____ Data section

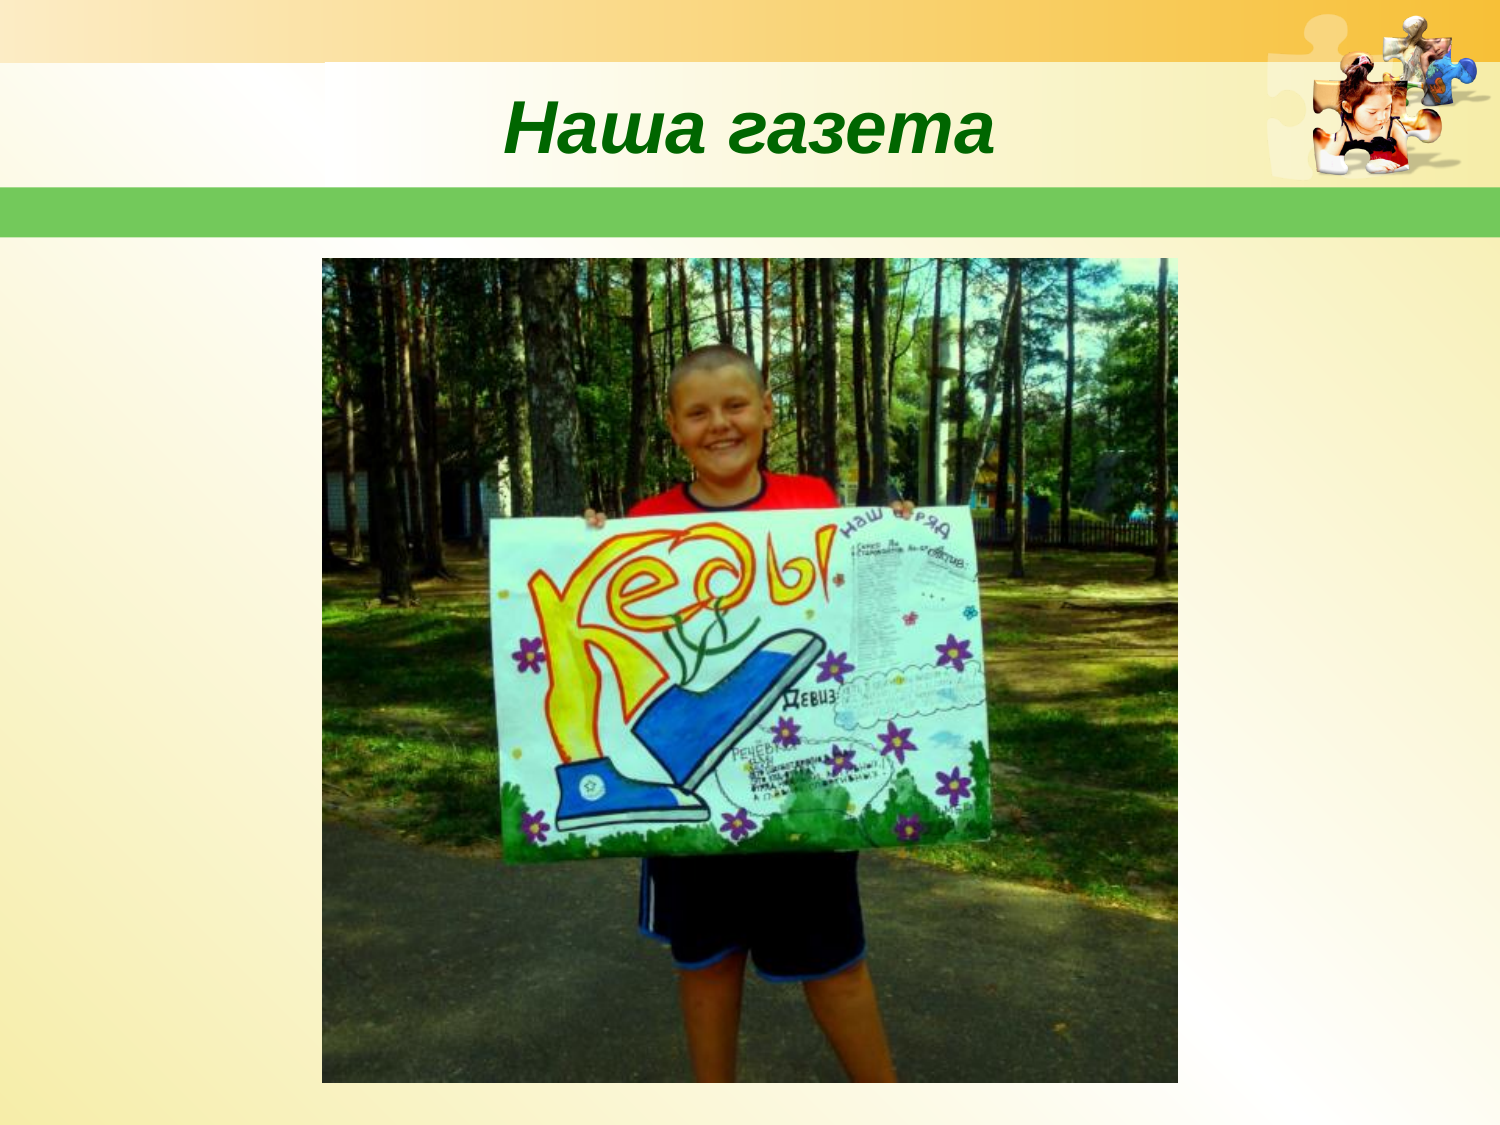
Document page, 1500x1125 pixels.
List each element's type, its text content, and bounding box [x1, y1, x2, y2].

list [321, 258, 1179, 1083]
picture [1265, 12, 1493, 185]
title Наша газета [75, 62, 1425, 185]
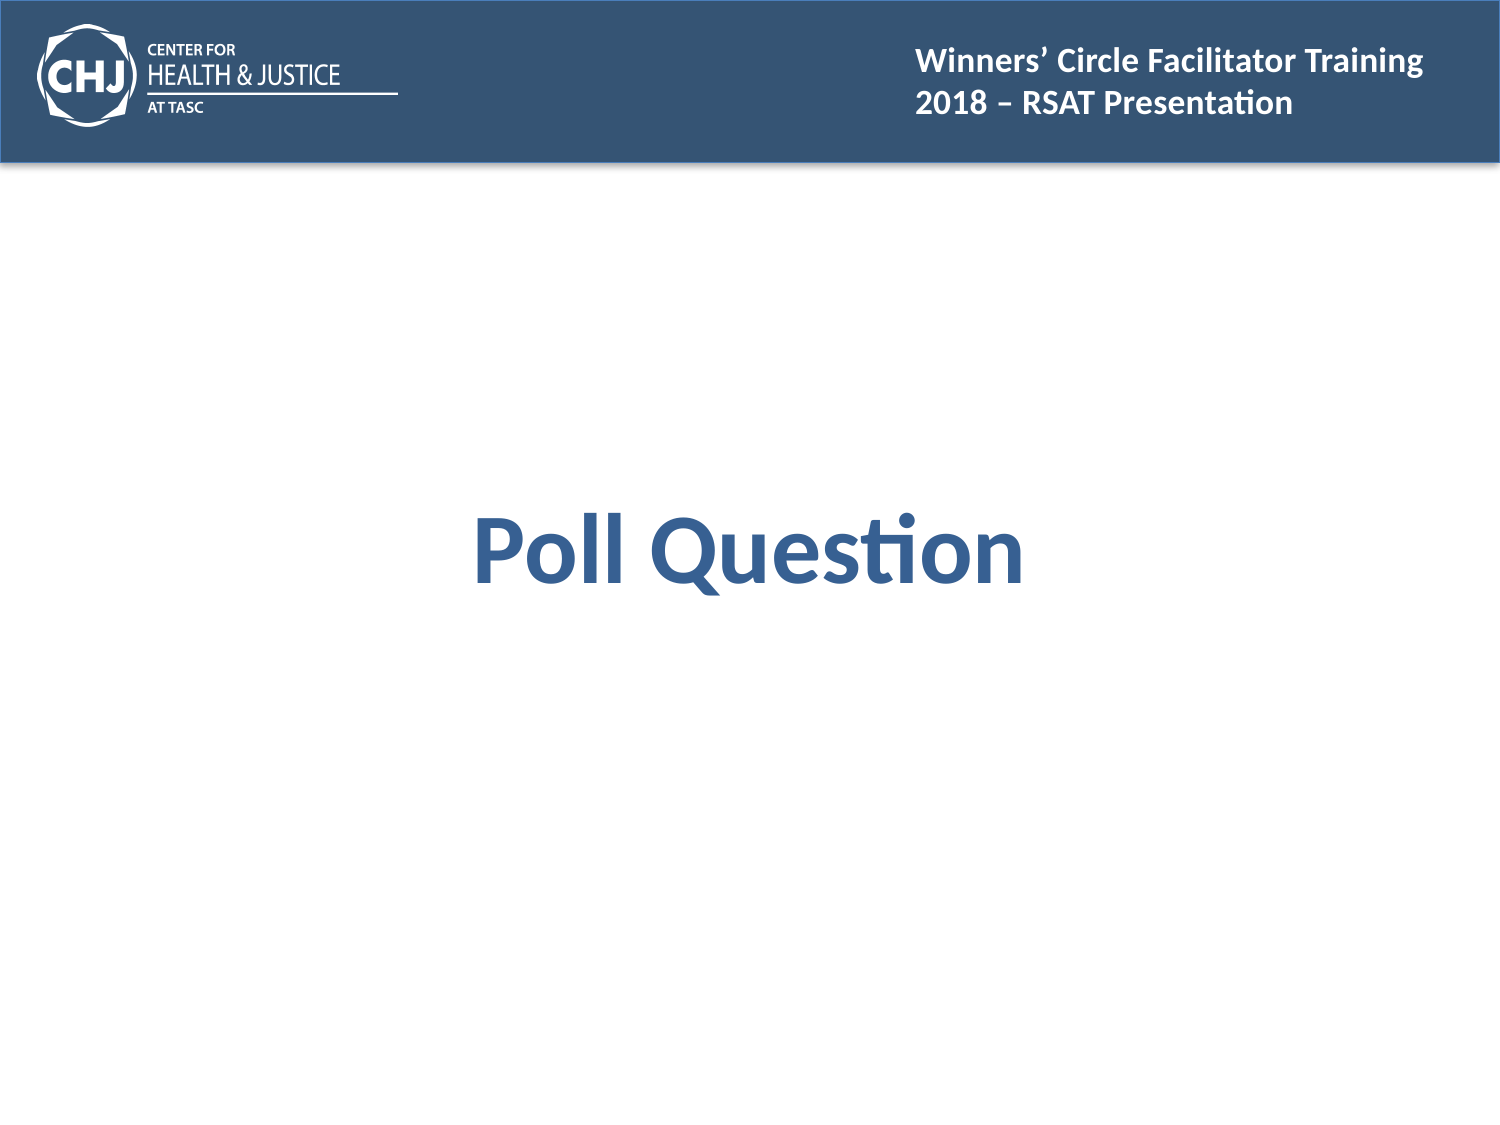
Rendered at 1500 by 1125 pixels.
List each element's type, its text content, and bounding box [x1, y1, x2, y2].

________

Exercise requirements -> All entries above must be repeated exactly; pictures are to be left out.

Written response ->
Document page, 1500x1125 pixels.
List each element's type, its text content, and bounding box [x1, y1, x2, y2].

list [321, 258, 1179, 1083]
picture [1265, 12, 1493, 185]
title Наша газета [75, 62, 1425, 185]
Rendered at 1500 by 1125 pixels.
List each element's type, its text content, and bounding box [x1, y1, x2, y2].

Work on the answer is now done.